I Am a Recovering Nutrition Neurotic
This post was published on the now-closed HuffPost Contributor platform. Contributors control their own work and posted freely to our site. If you need to flag this entry as abusive, send us an email.

2010-06-26-218_eating_well.jpg

I confess -- I was 110% neurotic about nutrition. I drove my friends, my relatives, and especially myself crazy about the food we all eat. I was convinced that everything we put in our mouth was both harming our bodies and shortening our lives. Let me share with you exactly how I did it. For the love of God, if I can just save one of you from going through what I did, I will sleep easier. Join me on my dysfunctional food journey, won't you?
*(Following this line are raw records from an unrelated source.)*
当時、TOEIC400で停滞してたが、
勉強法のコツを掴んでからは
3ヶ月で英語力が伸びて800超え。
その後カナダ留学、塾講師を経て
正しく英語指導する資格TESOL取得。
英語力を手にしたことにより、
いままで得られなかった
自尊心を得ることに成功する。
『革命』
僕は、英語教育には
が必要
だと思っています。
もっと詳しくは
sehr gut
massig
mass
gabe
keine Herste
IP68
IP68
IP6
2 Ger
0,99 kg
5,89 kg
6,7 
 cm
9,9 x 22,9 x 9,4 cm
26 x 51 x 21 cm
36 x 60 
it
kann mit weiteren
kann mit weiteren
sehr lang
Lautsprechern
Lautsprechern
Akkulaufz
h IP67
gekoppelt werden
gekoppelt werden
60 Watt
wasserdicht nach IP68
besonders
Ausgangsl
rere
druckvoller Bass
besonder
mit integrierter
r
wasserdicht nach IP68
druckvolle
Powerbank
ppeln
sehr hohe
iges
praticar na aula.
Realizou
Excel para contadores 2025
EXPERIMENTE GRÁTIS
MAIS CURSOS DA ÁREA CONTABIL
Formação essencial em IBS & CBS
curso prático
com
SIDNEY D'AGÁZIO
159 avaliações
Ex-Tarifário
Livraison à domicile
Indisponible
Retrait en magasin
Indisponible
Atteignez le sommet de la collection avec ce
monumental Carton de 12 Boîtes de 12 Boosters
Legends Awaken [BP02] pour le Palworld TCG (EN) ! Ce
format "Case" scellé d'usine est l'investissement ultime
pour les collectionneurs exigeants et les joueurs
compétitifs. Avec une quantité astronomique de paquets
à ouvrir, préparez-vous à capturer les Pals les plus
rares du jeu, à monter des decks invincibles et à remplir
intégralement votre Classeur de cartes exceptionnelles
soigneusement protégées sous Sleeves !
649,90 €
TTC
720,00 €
Oh, it started innocently enough. I decided simply to follow the 5 A Day dietary recommendation from the U.S. Department of Agriculture. The USDA suggests we consume five servings of fruits and vegetables every day. Which doesn't seem like an overwhelming challenge unless you're already accustomed to the 5 A Month routine. I started carrying a digital scale to weigh my fruits and vegetables to make sure they constituted a serving. This was the first sign I was headed to Neuroticville. There would be many more signs to come.

Take my grains kick, for instance. I learned that unless the bread I bought contained 100% whole wheat, I was robbing myself and my loved ones of vital nutrition. I started looking down at those purchasing simply white or wheat bread. Fools! You're throwing your money away and killing yourselves with those empty calories and bland, nutrition-less pieces of cardboard! I broke up with a girlfriend who insisted on eating Wonder Bread. Granted, it seems picky, but I saw it as a red flag for deeper health issues down the line.

Of course, you can have the healthiest grains in the world, but what does it all mean if you're not doing all you can to reduce your dietary fats? I learned which were the fatty foods and found out how to develop my own Daily Fat Budget, put together an Action List for Fat, choose a diet low in saturated fat, insure there were no trans-fats in my peanut butter, and put together an entire shelf of fat replacers. By the time I mastered the fine points of margarine vs. butter, I felt I deserved a PhD in Fatology. More importantly, I was becoming insufferably dull to everyone I knew, including myself.

But did I stop there? Au contraire! I became obsessed with the leaner cuts of meat, healthier meats, farm-raised meats, milk-fed meats, meats from animals that were massaged nightly, read stories and tucked in before bed. Of course that was before I started reading all the articles about what meat actually does in your system. I immediately disowned my parents for having raised me on all that putrid animal flesh. I then dropped red meat from my diet, followed by chicken and turkey, and finally - fish. I was now a militant vegetarian, determined to make miserable the lives of those still living in the Dark Age of The Carnivore. I couldn't help noticing that I wasn't being invited to as many parties.

Still, I was happy in my vegetarian bliss. For a while. Until I started reading about the advantages of organic produce and how un-organic produce is poisoning your system. I immediately disowned myself for having fed myself all that poisoned produce. And proceeded to spend three times my normal produce budget on my now-mandatory organic fruits and vegetables. I could no longer in good conscience consume un-organic produce in restaurants. I actually informed my now-disowned parents, while they were eating un-organic apples, that they were ingesting cancerous pesticides and committing slow suicide. I was turning into the Culinary Angel of Death. And then things got worse.

I found myself waking up in a cold sweat after nightmares of giant bioengineered food chasing me down dark alleys. I couldn't concentrate on what people were saying to me because I was so preoccupied with whether I had had enough cruciferous vegetables for the day. I took so many vitamins in the morning that it made me late to work. My friends wouldn't eat in restaurants with me, not only because I condemned everything they ordered or ate, but also due to their embarrassment over my constant use of terms like polenta, wheat germ, couscous and legumes.

One day, while tending to my homemade yogurt culture, I fell into a cold sweat. Two days later, I dragged myself out of bed, feeling the strongest craving for barbecued ribs. It was all I could think about. So I got some. And they were good. But the subsequent guilt immobilized me. I eventually signed up for NNA - Nutrition Neurotics Anonymous. I go three times a week. They tell me I'm making progress.